|Birth name||George Dreadon Simpkin|
|Date of birth||22 May 1943|
|Place of birth||Northland, New Zealand|
|Date of death||7 May 2020 76)(aged|
|Rugby union career|
George Dreadon Simpkin (22 May 1943 – 7 May 2020)was a New Zealand rugby union coach, known for working with the national teams of Fiji, Hong Kong and Sri Lanka. He made a great contribution to the development of rugby union and rugby sevens in those countries.
A native of Northland,he played for the Matamata College team, where he began his coaching career in 1966 as a physical education teacher and playing coach, between 1976 and 1984, Simpkin coached Waikato and achieved 56 victories in a row. As part of the Waikato team, he advanced to the first division of the National Provincial Championship, winning in 1980 the Ranfurly Shield, beating the Auckland team. In aggregate, under his leadership, Waikato played 152 matches in the provincial championship, winning 95 matches, drawing 3 and losing 54, among these, Waikato won a match against the French national team. Simpkin dreamed of one day becoming the head of All Blacks.
Between 1987 and 1991, Simpkin coached the Fiji national team: in 1987 he took the team to the quarterfinals of the first world championship in tandem with Jo Sovau;in 1991 he coached alongside Samisoni Viriviri, however, the team did not got past the group stage. Simpkin also coached the Fiji Sevens team between 1984 and 1990, with which he won the annual Hong Kong Sevens in 1984 and 1990. It is believed that it was Simpkin who saw the talent of the future world star Waisale Serevi.

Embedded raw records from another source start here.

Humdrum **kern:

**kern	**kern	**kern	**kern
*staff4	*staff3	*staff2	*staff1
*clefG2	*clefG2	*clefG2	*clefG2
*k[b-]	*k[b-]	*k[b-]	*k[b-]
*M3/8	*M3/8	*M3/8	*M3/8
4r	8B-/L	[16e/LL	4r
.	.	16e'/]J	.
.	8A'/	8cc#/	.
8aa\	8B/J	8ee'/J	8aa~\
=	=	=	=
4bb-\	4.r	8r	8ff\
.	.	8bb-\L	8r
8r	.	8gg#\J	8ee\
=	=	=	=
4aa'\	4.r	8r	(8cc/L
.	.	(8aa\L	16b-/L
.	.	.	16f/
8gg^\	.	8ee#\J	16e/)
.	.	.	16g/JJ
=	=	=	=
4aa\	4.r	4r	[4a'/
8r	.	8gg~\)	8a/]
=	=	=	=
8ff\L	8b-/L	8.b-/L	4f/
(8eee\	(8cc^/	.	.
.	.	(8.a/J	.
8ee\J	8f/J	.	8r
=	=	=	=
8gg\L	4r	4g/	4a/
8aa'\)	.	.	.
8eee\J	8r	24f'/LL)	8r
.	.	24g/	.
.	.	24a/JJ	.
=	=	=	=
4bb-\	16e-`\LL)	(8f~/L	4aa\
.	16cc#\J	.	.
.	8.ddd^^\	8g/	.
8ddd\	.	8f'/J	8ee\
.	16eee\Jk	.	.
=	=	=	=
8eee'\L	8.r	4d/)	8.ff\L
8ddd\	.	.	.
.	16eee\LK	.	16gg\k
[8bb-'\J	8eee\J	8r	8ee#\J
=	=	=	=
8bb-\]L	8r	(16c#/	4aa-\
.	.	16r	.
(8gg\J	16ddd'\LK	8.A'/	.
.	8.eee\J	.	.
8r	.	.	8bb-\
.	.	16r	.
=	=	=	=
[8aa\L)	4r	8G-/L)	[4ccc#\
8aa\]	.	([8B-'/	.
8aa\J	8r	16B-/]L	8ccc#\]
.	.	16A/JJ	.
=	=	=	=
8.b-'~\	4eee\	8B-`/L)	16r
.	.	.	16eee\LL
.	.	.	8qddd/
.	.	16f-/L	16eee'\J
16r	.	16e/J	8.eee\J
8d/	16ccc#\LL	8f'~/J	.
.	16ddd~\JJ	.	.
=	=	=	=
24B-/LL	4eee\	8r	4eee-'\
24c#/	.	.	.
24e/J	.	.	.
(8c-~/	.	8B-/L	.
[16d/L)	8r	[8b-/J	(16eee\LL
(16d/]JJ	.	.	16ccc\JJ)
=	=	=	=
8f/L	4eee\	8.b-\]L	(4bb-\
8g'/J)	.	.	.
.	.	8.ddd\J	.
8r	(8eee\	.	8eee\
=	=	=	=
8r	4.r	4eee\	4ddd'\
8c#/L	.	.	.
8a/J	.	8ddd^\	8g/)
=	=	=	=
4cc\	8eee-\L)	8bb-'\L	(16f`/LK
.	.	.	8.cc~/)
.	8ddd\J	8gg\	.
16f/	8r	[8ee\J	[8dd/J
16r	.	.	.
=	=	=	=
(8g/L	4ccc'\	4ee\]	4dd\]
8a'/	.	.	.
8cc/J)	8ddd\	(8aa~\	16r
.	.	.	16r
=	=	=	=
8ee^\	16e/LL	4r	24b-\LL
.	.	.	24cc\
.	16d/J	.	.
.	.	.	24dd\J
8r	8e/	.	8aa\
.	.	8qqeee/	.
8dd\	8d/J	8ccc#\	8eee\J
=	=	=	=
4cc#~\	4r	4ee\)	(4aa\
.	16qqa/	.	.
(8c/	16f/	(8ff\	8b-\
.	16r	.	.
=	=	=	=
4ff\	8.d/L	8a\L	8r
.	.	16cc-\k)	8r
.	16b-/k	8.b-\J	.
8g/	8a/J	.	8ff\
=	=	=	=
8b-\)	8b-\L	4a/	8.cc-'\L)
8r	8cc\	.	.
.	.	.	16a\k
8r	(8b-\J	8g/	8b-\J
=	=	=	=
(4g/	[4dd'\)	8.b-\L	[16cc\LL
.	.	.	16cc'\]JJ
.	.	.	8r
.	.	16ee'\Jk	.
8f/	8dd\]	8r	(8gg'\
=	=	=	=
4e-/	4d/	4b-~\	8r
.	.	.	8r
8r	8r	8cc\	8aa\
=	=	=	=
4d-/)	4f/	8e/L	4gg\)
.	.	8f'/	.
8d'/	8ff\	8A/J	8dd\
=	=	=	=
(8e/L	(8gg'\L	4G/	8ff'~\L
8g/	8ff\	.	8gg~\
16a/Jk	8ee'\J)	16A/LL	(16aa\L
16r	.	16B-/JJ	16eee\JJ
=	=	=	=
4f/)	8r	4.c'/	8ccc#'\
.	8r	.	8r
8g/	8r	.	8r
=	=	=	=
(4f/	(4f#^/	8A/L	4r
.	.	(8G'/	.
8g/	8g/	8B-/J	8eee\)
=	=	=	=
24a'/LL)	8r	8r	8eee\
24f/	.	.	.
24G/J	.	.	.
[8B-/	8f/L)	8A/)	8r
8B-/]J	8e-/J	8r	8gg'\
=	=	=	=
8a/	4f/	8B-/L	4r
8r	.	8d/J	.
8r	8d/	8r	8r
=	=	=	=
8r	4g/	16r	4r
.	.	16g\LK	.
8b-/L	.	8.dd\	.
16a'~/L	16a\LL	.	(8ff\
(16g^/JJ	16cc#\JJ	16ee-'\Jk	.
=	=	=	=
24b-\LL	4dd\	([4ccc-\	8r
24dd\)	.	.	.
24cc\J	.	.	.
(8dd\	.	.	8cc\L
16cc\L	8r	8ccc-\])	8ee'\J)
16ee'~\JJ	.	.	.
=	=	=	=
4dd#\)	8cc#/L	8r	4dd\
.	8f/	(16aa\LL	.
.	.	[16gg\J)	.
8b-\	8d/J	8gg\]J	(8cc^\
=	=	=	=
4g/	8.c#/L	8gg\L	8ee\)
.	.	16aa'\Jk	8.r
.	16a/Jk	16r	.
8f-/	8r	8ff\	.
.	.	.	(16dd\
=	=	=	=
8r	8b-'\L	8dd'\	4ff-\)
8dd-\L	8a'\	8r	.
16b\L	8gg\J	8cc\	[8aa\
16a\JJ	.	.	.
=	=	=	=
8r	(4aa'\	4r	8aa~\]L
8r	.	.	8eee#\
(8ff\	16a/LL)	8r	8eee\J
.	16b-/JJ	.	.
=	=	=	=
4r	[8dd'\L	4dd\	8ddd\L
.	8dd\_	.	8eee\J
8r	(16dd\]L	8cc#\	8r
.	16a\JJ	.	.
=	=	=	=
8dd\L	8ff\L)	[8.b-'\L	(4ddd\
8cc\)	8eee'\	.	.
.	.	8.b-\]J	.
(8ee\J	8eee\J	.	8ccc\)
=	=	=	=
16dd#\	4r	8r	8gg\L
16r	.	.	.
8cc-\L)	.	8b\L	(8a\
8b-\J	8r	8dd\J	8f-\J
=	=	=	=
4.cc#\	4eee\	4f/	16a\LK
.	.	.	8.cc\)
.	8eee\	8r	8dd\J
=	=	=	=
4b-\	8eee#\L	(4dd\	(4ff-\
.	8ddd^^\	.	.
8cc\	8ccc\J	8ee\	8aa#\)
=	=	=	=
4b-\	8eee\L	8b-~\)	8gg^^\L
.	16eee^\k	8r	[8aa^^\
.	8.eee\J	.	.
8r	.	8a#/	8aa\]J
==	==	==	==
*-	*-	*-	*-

In 1988–1999, he permanently worked in the Hong Kong Rugby Football Union,developing rugby in China and organizing the first matches among the PLA military personnel in Hong Kong after the British transfer of Hong Kong to China in 1997. His contribution to the development of Hong Kong rugby is highly regarded in the country: Simpkin helped the Hong Kong tournament acquire the status of the most prestigious, creating a number of rugby clubs (Hong Kong Dragons, Gai Wu, Tigers, Bulls, Nomads, Typhoons).
For some time, Simpkin also worked with the national teams of Sri Lanka, raising the level of development of sports in the country.The rugby union team under his leadership won for the first time in a test match played away against Kazakhstan. In 2003, thanks to his efforts, the first Carlton Super Sevens tournament was held in Sri Lanka.
Later, Simpkin coached the German club SC Frankfurt 1880 in the 2006–07 season.In 2010, he led the Germany sevens team, which he was preparing for the 2016 Olympic Games in Rio de Janeiro.
It is believed that George Simpkin developed a plastic kicking tee (influenced by the Canadians)  on which the ball is placed before a conversion or free kick. These tees were later used in rugby by top kickers such as Andrew Mehrtens, Joel Stransky, John Eales and Dan Carter.He also introduced a number of new rules to rugby sevens. For example, a team that scored a try in a rugby sevens match must kick the ball from the center of the field after a conversion kick to restart the game; on his own initiative, the players were allowed to drop the ball with their hands before kicking a conversion; the play of the lineout was simplified and the hookers had to grab onto the props with their hands during the scrum.
He was married to Pip, he had two daughters, Lee and Greer, two grandsons, Carter and Curtis, who live in Sydney and a granddaughter, Holly, who lives in London.During the quarantine, his daughter Greer wrote to him the poem Ode to George, dedicated to her father.
Throughout his life, Simpkin fought against arthritis with Traditional Chinese medicine to strengthen his health. Simpkin died of cancer in Matamata,on 7 May 2020.